Measuring By Displacement

How do you measure butter?  Or better yet, shortening?  Do you just depend on those little lines printed on the side of your butter stick?  Well, what if you don’t have that option?  Here’s a quick lesson on how my mother taught me to measure volume by displacement of water.  Wha… what’s displacement?  You know when you fill up your bathtub with water and when you slip on in… well, that’s displacement!  The basic idea is to measure your greasy substance that’s simply difficult to get in and out of a measuring cup by putting it in water.  I use this technique for measuring: butter, shortening, peanut butter, aaaaaaaaany thing fatty.

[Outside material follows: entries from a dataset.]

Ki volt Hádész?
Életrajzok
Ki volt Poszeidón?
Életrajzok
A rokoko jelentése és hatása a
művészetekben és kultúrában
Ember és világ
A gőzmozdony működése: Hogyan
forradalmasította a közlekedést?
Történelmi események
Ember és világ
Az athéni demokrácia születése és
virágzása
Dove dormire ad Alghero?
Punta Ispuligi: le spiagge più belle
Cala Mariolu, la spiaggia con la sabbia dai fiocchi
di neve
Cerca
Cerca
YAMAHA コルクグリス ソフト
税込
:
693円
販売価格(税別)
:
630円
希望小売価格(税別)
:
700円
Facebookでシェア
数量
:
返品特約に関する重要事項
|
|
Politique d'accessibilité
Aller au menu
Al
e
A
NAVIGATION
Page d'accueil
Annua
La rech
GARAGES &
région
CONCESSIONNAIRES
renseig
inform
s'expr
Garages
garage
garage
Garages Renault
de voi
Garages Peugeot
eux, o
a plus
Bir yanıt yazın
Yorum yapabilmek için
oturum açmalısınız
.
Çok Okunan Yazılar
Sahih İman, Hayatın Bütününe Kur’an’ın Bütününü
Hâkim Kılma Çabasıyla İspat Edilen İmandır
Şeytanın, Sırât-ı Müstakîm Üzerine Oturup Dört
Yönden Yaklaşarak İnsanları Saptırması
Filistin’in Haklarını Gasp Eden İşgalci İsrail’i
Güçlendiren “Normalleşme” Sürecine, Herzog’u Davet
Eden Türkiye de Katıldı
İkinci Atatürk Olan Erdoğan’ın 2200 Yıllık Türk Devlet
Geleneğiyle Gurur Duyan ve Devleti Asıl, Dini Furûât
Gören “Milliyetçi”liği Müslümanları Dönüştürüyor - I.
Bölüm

You’ll need a normal measuring cup…

To start you need to fill your measuring cup to a base level of water.  I usually fill it up to 1 cup.  Now, it has to be to a specific measuring point.  That’s how you’re going to measure.

Then you put your shortening, or whatever it is you’re using, in the water until the water level rises to your specified amount.  For example, in this case I needed about 6 tbsp shortening.  I started out with 1 cup of water.  Now, there are 4 tbsp in a 1/4 cup so 2 more tbsp would put it at just a little more over 1/4 cup.  In this situation, I wasn’t able to make an exact measurement, but normally recipes call for measurements in cups.  So, anyway, I put my shortening into the water until the level rose to a little over the 1 1/4 cup line.  You are practically eliminating the 1 cup of water that you put in from the total measurement in the cup.

So, there you have it!  Displacement is that easy!  And I think it’s the best way to measure out shortening.  I hope this helps.  If you have questions, just ask.